[Study text Boundary: Start]

You assume there is an allegation. Just information. But aren't you a little twisted that here is not only proof that legislation is getting written not by legislators or even lobbyists, but a think tank? If all their ideas come from a prewritten hymnal, who needs the legislators? And do ideas that fit in New York, after cutting and pasting, work for us here?

Model legislation has existed since the late 1800s. It does not make me twisted.

The problem is, to quote Center for Media and Democracy's Executive Director, Lisa Graves, "It is a worrisome marriage of corporations and politicians, which seems to normalize a kind of corruption of the legislative process -- of the democratic process--in a nation of free people where the government is supposed to be of, by, and for the people, not the corporations."

"The full sweep of the bills and their implications for America’s future, the corporate voting, and the extent of the corporate subsidy of ALEC's legislation laundering all raise substantial questions. These questions should concern all Americans. They go to the heart of the health of our democracy and the direction of our country. When politicians -- no matter their party -- put corporate profits above the real needs of the people who elected them, something has gone very awry."

You can't give model legislation from the ACLU a pass while at the same time freaking out about model legislation from ALEC. People are going to disagree about the best way to run this country. That's good. That's supposed to happen.

Don't like ALEC? Then vote for candidates who reject its agenda. Simple as that. But whoever you vote for is going to support some model legislation from some source at some time during his or her legislative career. It's just part of the system. Has been for hundreds of years. So don't attack the mechanism itself, because you're people are using it too, whether you're aware of it or not.

Ninja,
An example of the ACLU's model legislation being enacted into law would be appropriate here. One? Anyone? Beuler?

[Study text Boundary: End]
[The data Boundary: Start]

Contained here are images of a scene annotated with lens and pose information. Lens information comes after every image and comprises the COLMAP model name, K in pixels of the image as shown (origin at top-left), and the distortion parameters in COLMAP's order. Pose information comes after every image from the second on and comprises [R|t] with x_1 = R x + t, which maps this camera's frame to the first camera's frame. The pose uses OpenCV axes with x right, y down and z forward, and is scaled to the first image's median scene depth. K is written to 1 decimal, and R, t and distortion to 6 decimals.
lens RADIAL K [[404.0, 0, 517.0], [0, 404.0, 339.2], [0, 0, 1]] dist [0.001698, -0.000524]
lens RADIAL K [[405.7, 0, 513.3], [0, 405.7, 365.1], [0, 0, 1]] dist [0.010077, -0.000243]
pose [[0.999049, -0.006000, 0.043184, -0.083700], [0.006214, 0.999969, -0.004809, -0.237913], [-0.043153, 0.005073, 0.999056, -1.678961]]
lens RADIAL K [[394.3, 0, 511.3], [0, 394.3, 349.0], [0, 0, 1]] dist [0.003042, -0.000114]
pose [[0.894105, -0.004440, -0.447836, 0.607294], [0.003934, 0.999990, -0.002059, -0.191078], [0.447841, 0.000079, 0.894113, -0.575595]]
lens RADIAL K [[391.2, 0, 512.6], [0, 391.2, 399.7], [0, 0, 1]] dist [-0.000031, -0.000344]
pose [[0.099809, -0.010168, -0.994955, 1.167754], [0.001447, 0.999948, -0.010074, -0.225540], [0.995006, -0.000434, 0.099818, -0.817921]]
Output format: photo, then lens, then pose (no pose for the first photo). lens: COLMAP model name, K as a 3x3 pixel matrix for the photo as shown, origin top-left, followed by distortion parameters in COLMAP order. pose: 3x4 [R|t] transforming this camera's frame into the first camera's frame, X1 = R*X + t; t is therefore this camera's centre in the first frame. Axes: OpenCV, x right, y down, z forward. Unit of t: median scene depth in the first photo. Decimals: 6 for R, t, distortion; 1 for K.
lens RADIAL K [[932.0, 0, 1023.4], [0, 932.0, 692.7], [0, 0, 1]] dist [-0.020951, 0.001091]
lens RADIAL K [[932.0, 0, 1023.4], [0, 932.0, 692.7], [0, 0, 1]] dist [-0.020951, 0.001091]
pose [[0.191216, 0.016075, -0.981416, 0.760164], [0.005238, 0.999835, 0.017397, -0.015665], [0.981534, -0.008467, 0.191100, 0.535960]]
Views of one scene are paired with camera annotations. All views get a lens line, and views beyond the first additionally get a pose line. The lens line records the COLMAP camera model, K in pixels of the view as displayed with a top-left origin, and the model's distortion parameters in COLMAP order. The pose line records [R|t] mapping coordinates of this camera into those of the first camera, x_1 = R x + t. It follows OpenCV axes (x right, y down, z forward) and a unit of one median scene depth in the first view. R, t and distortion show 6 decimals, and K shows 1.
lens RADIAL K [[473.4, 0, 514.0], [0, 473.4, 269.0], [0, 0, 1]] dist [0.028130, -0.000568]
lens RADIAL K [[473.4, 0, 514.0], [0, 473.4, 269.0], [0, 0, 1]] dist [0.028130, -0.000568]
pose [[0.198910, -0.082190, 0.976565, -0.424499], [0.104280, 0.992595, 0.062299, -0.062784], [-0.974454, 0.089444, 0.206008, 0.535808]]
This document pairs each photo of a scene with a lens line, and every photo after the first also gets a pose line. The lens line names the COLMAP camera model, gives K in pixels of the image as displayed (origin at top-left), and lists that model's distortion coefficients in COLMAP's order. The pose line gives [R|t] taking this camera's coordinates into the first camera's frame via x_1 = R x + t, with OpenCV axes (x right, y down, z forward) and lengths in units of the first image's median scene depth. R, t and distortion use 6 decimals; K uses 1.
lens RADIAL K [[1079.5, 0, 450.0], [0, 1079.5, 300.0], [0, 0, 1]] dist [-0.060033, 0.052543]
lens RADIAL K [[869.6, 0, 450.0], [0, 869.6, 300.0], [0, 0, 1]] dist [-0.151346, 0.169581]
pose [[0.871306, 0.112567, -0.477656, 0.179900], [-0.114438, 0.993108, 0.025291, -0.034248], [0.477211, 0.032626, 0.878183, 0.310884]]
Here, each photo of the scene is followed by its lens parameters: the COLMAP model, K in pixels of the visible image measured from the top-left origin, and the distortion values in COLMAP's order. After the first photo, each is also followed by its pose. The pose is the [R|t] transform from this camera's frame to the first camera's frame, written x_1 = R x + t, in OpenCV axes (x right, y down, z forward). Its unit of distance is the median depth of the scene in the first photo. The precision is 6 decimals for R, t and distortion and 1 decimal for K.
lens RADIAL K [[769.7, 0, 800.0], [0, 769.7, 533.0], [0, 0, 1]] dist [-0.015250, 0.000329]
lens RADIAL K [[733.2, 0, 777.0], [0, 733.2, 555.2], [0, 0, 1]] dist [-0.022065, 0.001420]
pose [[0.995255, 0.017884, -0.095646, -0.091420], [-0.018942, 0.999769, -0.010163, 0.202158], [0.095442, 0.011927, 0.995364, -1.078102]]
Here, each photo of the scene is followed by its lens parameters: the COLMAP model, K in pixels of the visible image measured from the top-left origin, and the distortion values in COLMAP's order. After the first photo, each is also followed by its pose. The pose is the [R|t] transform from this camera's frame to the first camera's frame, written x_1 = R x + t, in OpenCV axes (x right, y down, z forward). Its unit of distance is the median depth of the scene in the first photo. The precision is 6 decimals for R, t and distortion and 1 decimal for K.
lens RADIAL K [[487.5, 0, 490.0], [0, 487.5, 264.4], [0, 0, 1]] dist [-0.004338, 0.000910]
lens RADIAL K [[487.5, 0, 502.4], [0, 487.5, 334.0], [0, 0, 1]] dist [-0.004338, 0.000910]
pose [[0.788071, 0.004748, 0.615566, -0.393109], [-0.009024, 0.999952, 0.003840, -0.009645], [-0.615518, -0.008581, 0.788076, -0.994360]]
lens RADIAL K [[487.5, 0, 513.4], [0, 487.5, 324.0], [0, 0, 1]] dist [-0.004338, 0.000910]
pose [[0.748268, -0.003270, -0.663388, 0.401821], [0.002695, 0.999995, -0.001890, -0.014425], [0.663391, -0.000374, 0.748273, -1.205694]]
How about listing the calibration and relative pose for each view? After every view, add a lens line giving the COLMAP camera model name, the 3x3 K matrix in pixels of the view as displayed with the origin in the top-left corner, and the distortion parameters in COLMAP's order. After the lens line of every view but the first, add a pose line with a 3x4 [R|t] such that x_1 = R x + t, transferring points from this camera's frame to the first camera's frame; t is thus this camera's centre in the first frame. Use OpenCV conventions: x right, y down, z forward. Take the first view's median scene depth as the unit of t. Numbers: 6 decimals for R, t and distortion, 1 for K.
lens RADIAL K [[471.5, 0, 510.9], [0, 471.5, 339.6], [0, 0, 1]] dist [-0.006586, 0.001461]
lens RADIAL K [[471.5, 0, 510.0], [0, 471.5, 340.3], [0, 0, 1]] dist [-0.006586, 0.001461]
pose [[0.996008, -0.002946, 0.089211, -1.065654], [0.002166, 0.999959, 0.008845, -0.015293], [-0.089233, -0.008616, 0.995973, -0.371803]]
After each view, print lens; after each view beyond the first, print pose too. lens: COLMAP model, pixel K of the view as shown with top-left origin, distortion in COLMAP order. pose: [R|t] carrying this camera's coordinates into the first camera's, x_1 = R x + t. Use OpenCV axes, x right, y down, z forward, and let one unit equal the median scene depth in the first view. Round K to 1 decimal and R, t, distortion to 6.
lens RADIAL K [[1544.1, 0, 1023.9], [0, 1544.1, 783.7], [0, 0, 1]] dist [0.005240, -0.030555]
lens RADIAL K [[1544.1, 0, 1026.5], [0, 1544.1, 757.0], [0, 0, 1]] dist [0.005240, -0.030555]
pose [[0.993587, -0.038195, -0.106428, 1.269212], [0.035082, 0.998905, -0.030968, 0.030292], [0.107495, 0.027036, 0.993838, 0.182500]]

[The data Boundary: End]

### [Prompt]
Continue the comment thread about ALEC and model legislation, starting after its last line.

### [Response area]
The bias motivated sentence enhancments (hate crime laws) that swept state legislatures in the late 90s were almost all the product of ACLU or ADL model legislation.

Okay, fair enough. One example, over a decade ago. ALEC differs in it's focused, continual attempt to influence legislation on a braod array of issues, year in and year out, and in its wealth, which translates into ability to have disproportionate impact. Wealthy corporate conservatives are writing legislation to favor wealthy corporations, and using donations to pump up support among Republican state legislators. THe result is that corporate interests are controlling state legislation to a degree far beyond what the ACLU could dream of -- or should be able to dream of.

ALEC distributed, and Republicans have introduced, legislation to make it more difficult to vote in over 36 states. This includes stringent ID and/or document requirements, ending same-day registration, rolling back the availability of early voting and vote-by-mail, and other moves. Early voting in itself is a hugely popular feature that's been used by millions of Americans, especially working people who can't always take the time to wait in long lines on election day itself. According to the Brennan Center for Justice (at NYU School of law), over 5 million eligible voters will find it significantly more difficult to vote in 2012. Those affected will be primarily students, senior citizens, low income citizens, and the handicapped.

By coincidence (ha!) students, senior citizens, and low income citizens are more likely to vote Democratic.

Rembmeber that it often takes only a couple of percentage points to tip an election one way or the other.

Republicans claim that they support these new laws in order to prevent voter fraud, a crusade started by Rove during the Bush years. But ALL OBJECTIVE STUDIES show that voter fraud is a very rare, isolated occurance which doesn't change electoral outcomes.

In fact, ALEC has coordinated a well-planned effort to suppress the turnout of Democratic voters in 2012, with the goal of aiding a Republican win. THey don't plan to win by convincing the voters they're right, but by keeping the voters away from the polls.

JR: I have been reading about ALEC in Madison newspapers since at least 1990, starting with its anti global-warming propaganda and going forward through controversy after controversy, including legislators' expenses payment, school voucher "research," and even its studies showing public employees being way overpaid! Nothing ALEC promotes should have surprised anyone, but it did. The Wisconsinite was good stuff, by the way.